Jetzt zum erhobenen Zeigefinger: Ich bin der Meinung, dass es nicht richtig ist, hier der Natur auf die Sprünge zu helfen und anderswo Natur zu zerstören. Bankirai wird durch großflächige Zerstörung der Regenwälder gewonnen! (Nein sie kommen nicht aus Plantagen, denn so ein Baum braucht einige Jahre, bis er gefällt werden kann).

Letztendlich muss das selbstverständlich jeder selbst entscheiden, aber ich denke doch, dass wir Teichfutzzies etwas mehr Verständnis für die Natur aufbringen, als der Rest...

LG Ronny


----------



## lutzdoggen (25. März 2012)

*AW: Noch ein Neubauer*

Hallo Frank,
geht ja voran hast das Wetter gut genutzt. Baggerfahren sieht so einfach aus aber der Joystick kann einem zum verzweifeln bringen. Hab ich auch fest stellen müssen und bei mir hat es geregnet und Bagger war ein Cabrio.
Damals hatte ich es gewaltig satt aber es hatt sich gelohnt. Aber die Arbeit geht immer weiter Kopf hoch.
Uwe


----------



## Frank 69 (27. März 2012)

*AW: Noch ein Neubauer*

Hallo Teichfreunde 

Heute mal wieder eine schnelle info vom Bau.

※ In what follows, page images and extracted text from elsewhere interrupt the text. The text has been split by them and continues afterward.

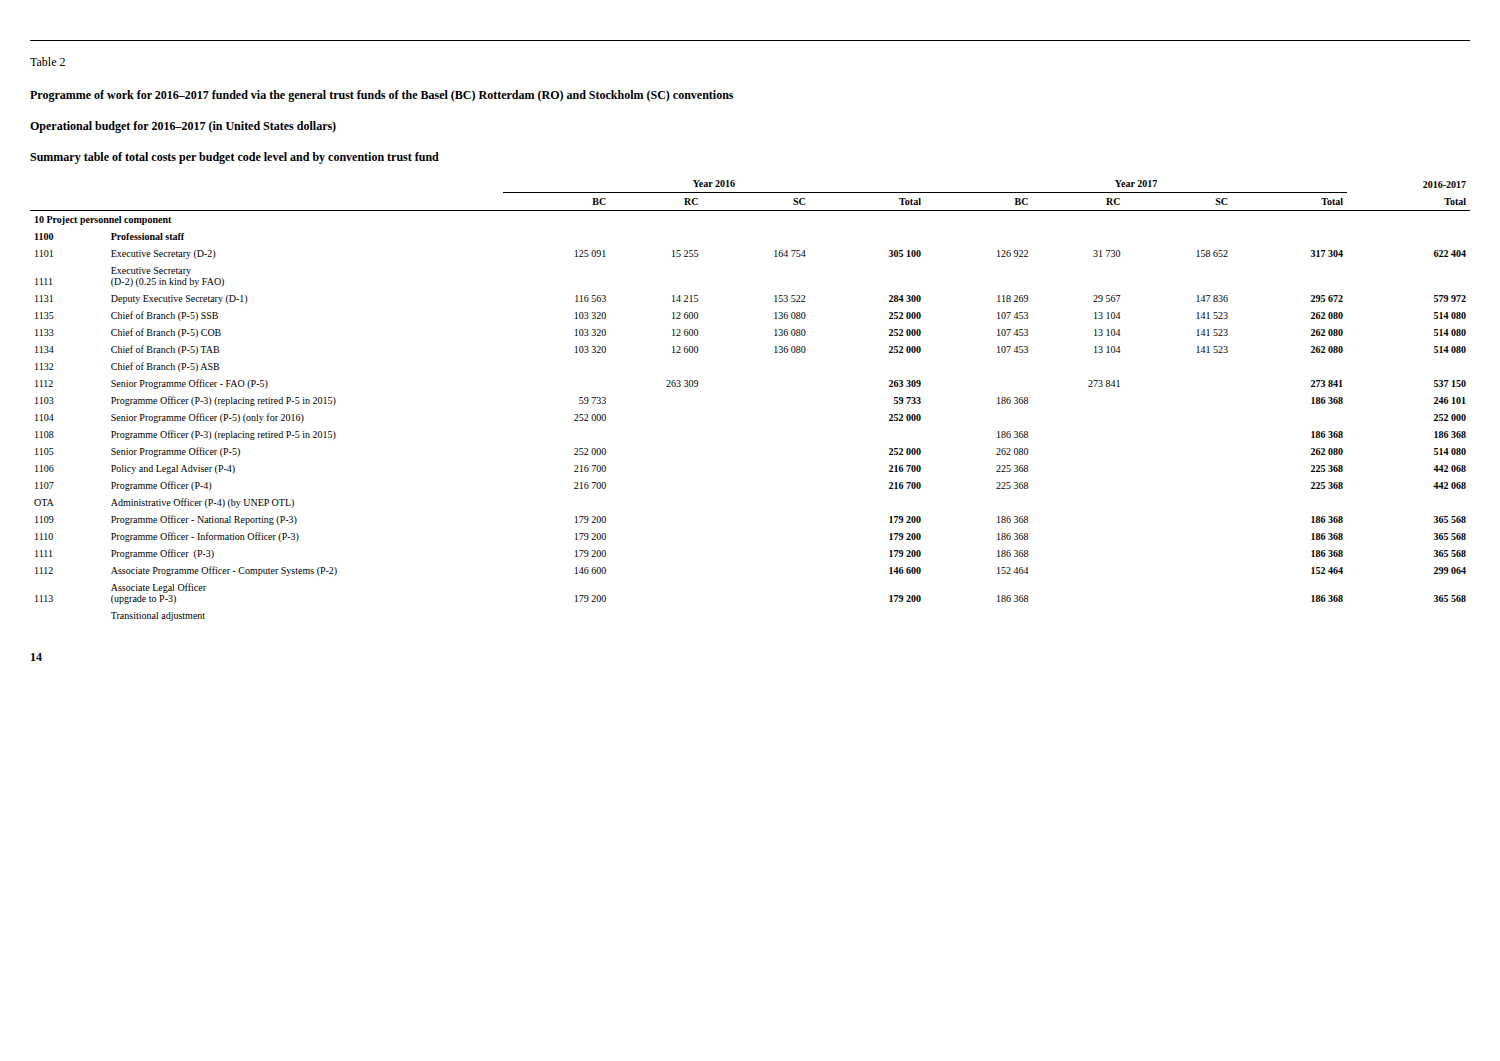Table 2
Programme of work for 2016–2017 funded via the general trust funds of the Basel (BC) Rotterdam (RO) and Stockholm (SC) conventions
Operational budget for 2016–2017 (in United States dollars)
Summary table of total costs per budget code level and by convention trust fund
| | Year 2016 | Year 2017 | 2016-2017 |
| --- | --- | --- | --- |
| | BC | RC | SC | Total | BC | RC | SC | Total | Total |
| 10 Project personnel component |
| 1100 | Professional staff | |
| 1101 | Executive Secretary (D-2) | 125 091 | 15 255 | 164 754 | 305 100 | 126 922 | 31 730 | 158 652 | 317 304 | 622 404 |
| 1111 | Executive Secretary (D-2) (0.25 in kind by FAO) | | | | | | | | | |
| 1131 | Deputy Executive Secretary (D-1) | 116 563 | 14 215 | 153 522 | 284 300 | 118 269 | 29 567 | 147 836 | 295 672 | 579 972 |
| 1135 | Chief of Branch (P-5) SSB | 103 320 | 12 600 | 136 080 | 252 000 | 107 453 | 13 104 | 141 523 | 262 080 | 514 080 |
| 1133 | Chief of Branch (P-5) COB | 103 320 | 12 600 | 136 080 | 252 000 | 107 453 | 13 104 | 141 523 | 262 080 | 514 080 |
| 1134 | Chief of Branch (P-5) TAB | 103 320 | 12 600 | 136 080 | 252 000 | 107 453 | 13 104 | 141 523 | 262 080 | 514 080 |
| 1132 | Chief of Branch (P-5) ASB | | | | | | | | | |
| 1112 | Senior Programme Officer - FAO (P-5) | | 263 309 | | 263 309 | | 273 841 | | 273 841 | 537 150 |
| 1103 | Programme Officer (P-3) (replacing retired P-5 in 2015) | 59 733 | | | 59 733 | 186 368 | | | 186 368 | 246 101 |
| 1104 | Senior Programme Officer (P-5) (only for 2016) | 252 000 | | | 252 000 | | | | | 252 000 |
| 1108 | Programme Officer (P-3) (replacing retired P-5 in 2015) | | | | | 186 368 | | | 186 368 | 186 368 |
| 1105 | Senior Programme Officer (P-5) | 252 000 | | | 252 000 | 262 080 | | | 262 080 | 514 080 |
| 1106 | Policy and Legal Adviser (P-4) | 216 700 | | | 216 700 | 225 368 | | | 225 368 | 442 068 |
| 1107 | Programme Officer (P-4) | 216 700 | | | 216 700 | 225 368 | | | 225 368 | 442 068 |
| OTA | Administrative Officer (P-4) (by UNEP OTL) | | | | | | | | | |
| 1109 | Programme Officer - National Reporting (P-3) | 179 200 | | | 179 200 | 186 368 | | | 186 368 | 365 568 |
| 1110 | Programme Officer - Information Officer (P-3) | 179 200 | | | 179 200 | 186 368 | | | 186 368 | 365 568 |
| 1111 | Programme Officer (P-3) | 179 200 | | | 179 200 | 186 368 | | | 186 368 | 365 568 |
| 1112 | Associate Programme Officer - Computer Systems (P-2) | 146 600 | | | 146 600 | 152 464 | | | 152 464 | 299 064 |
| 1113 | Associate Legal Officer (upgrade to P-3) | 179 200 | | | 179 200 | 186 368 | | | 186 368 | 365 568 |
| | Transitional adjustment | | | | | | | | | |
14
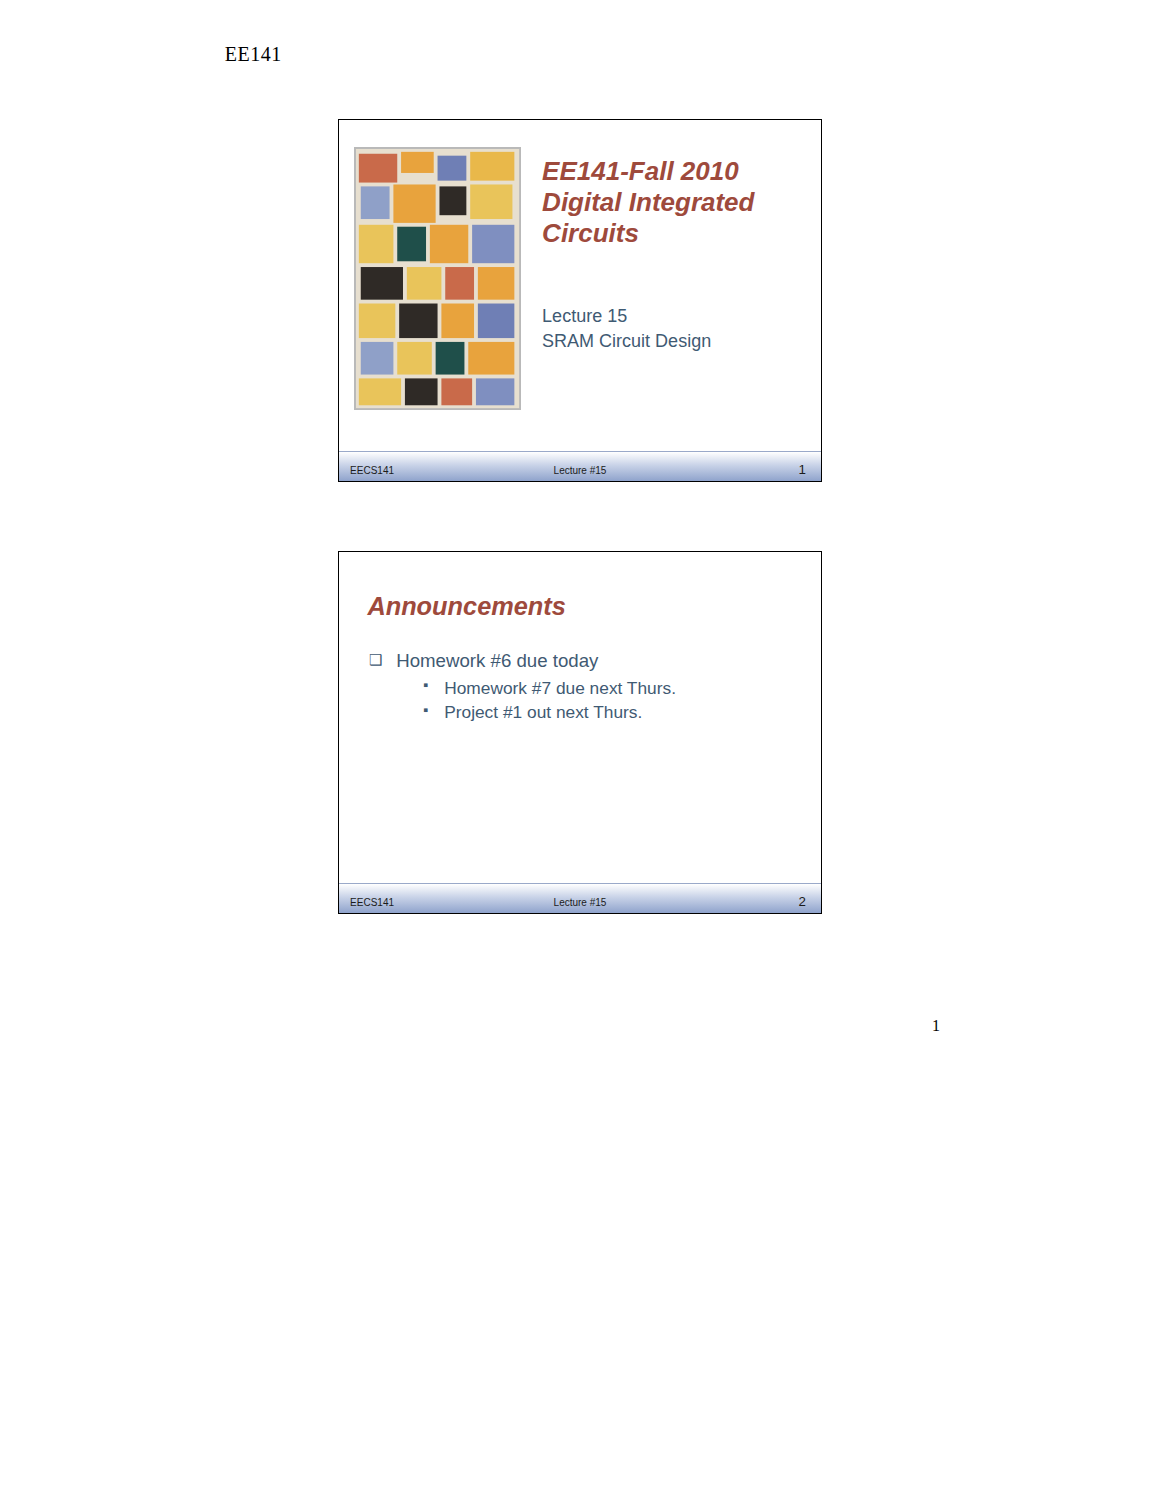EE141
EE141-Fall 2010
Digital Integrated
Circuits
Lecture 15
SRAM Circuit Design
EECS141 Lecture #15 1
Announcements
Homework #6 due today
Homework #7 due next Thurs.
Project #1 out next Thurs.
EECS141 Lecture #15 2
1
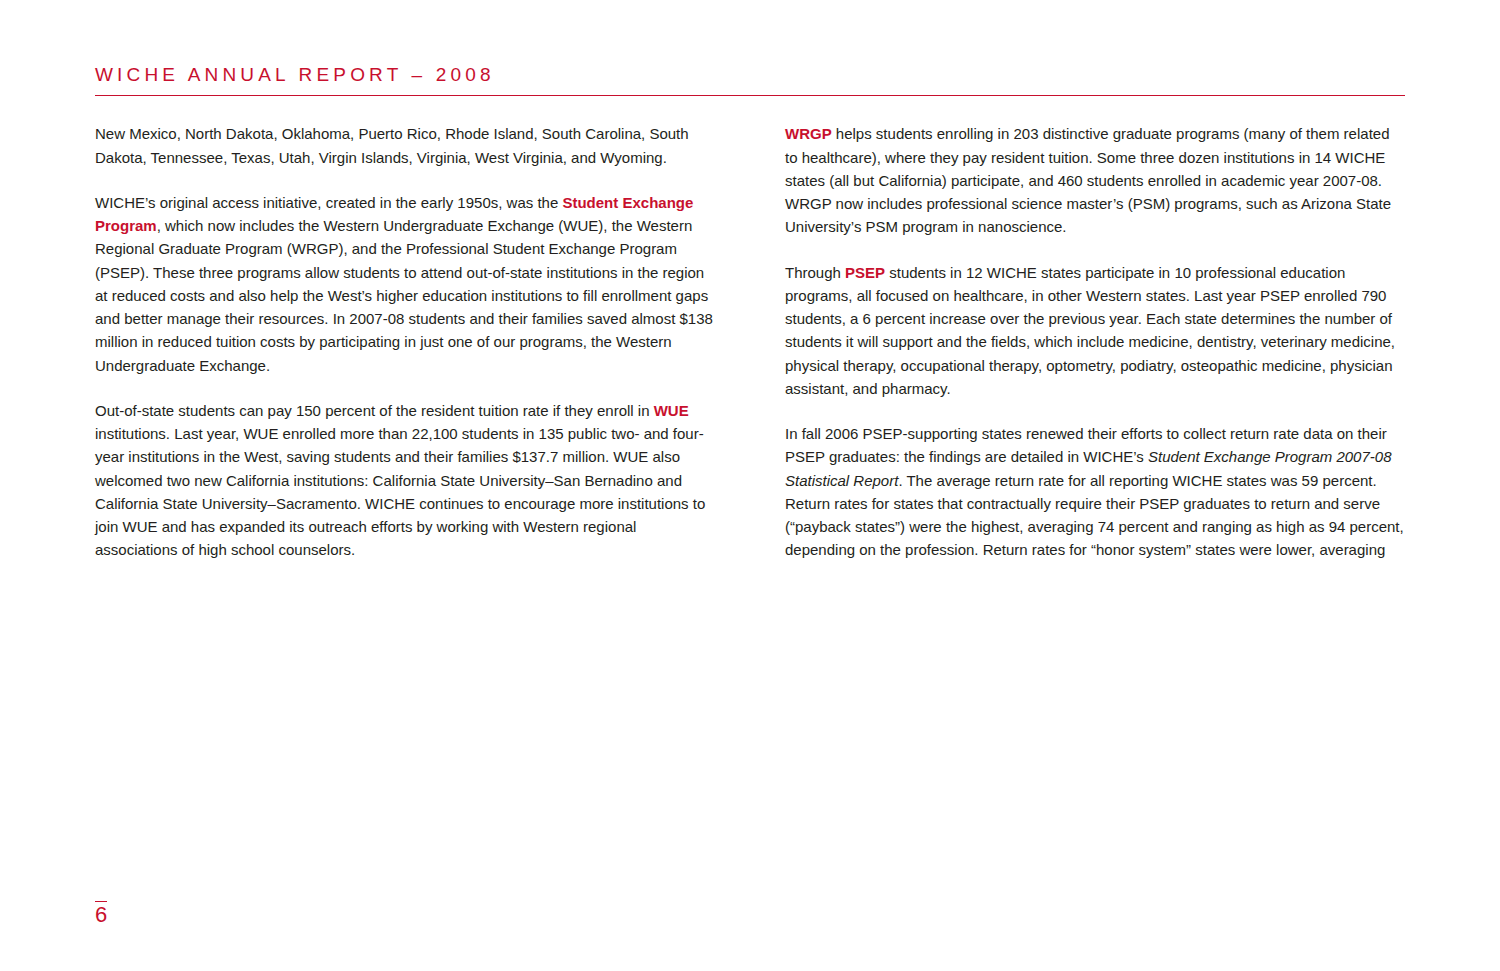WICHE Annual Report – 2008
New Mexico, North Dakota, Oklahoma, Puerto Rico, Rhode Island, South Carolina, South Dakota, Tennessee, Texas, Utah, Virgin Islands, Virginia, West Virginia, and Wyoming.
WICHE’s original access initiative, created in the early 1950s, was the Student Exchange Program, which now includes the Western Undergraduate Exchange (WUE), the Western Regional Graduate Program (WRGP), and the Professional Student Exchange Program (PSEP). These three programs allow students to attend out-of-state institutions in the region at reduced costs and also help the West’s higher education institutions to fill enrollment gaps and better manage their resources. In 2007-08 students and their families saved almost $138 million in reduced tuition costs by participating in just one of our programs, the Western Undergraduate Exchange.
Out-of-state students can pay 150 percent of the resident tuition rate if they enroll in WUE institutions. Last year, WUE enrolled more than 22,100 students in 135 public two- and four-year institutions in the West, saving students and their families $137.7 million. WUE also welcomed two new California institutions: California State University–San Bernadino and California State University–Sacramento. WICHE continues to encourage more institutions to join WUE and has expanded its outreach efforts by working with Western regional associations of high school counselors.
WRGP helps students enrolling in 203 distinctive graduate programs (many of them related to healthcare), where they pay resident tuition. Some three dozen institutions in 14 WICHE states (all but California) participate, and 460 students enrolled in academic year 2007-08. WRGP now includes professional science master’s (PSM) programs, such as Arizona State University’s PSM program in nanoscience.
Through PSEP students in 12 WICHE states participate in 10 professional education programs, all focused on healthcare, in other Western states. Last year PSEP enrolled 790 students, a 6 percent increase over the previous year. Each state determines the number of students it will support and the fields, which include medicine, dentistry, veterinary medicine, physical therapy, occupational therapy, optometry, podiatry, osteopathic medicine, physician assistant, and pharmacy.
In fall 2006 PSEP-supporting states renewed their efforts to collect return rate data on their PSEP graduates: the findings are detailed in WICHE’s Student Exchange Program 2007-08 Statistical Report. The average return rate for all reporting WICHE states was 59 percent. Return rates for states that contractually require their PSEP graduates to return and serve (“payback states”) were the highest, averaging 74 percent and ranging as high as 94 percent, depending on the profession. Return rates for “honor system” states were lower, averaging
6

Uwe Baggerfahren fetzt total und das für den Preis ist jedem zu empfehlen.

Peter das Grundwasser macht mir auch keine sorgen mehr, sieht man später nicht mehr kommt ja Folie drüber 

Ronny Natur hin oder her ich bin ein Holzwurm meine alte Terasse ist aus Lärche und man soll es nicht glauben die braucht auch viele Jahre um Erwachsen zu werden.

So am Sonntag noch mal die Baggerschaufel geschwungen nächste Ebene und Ufergraben angelegt.

 

Sonntag Abend sah es dann so aus

 

Montag kam etwas Material und sogar der Wachschutz funktionert

 

Hab mit der Teichumrandung begonnen an der es gleich weitergeht

 

Gestern noch 120m² Folie bestellt samt Ufermatte.
Also es geht langsam voran


----------



## neuemmendorfer (27. März 2012)

*AW: Noch ein Neubauer*



Frank 69 schrieb:


> Hallo Teichfreunde
> 
> Ronny Natur hin oder her ich bin ein Holzwurm meine alte Terasse ist aus Lärche und man soll es nicht glauben die braucht auch viele Jahre um Erwachsen zu werden.



Moin Frank,

da hst Du mich falsch verstanden. Klar braucht jeder Baum eine Ewigkeit bis er gefällt werden kann. Wollte damit nur sagen, dass das Märchen vom Plantagenholz eine einzige Lüge ist. Erste Plantagen wurden vor etwa 20 Jahren angelegt, da ist mit Sicherheit noch kein Baum fällreif. Das meinte ich damit...

LG Ronny


----------



## Moderlieschenking (27. März 2012)

*AW: Noch ein Neubauer*

Hallo Frank,
das schaut ja schon richtig gut aus 

weiter so und immer schön her mit den Fotos.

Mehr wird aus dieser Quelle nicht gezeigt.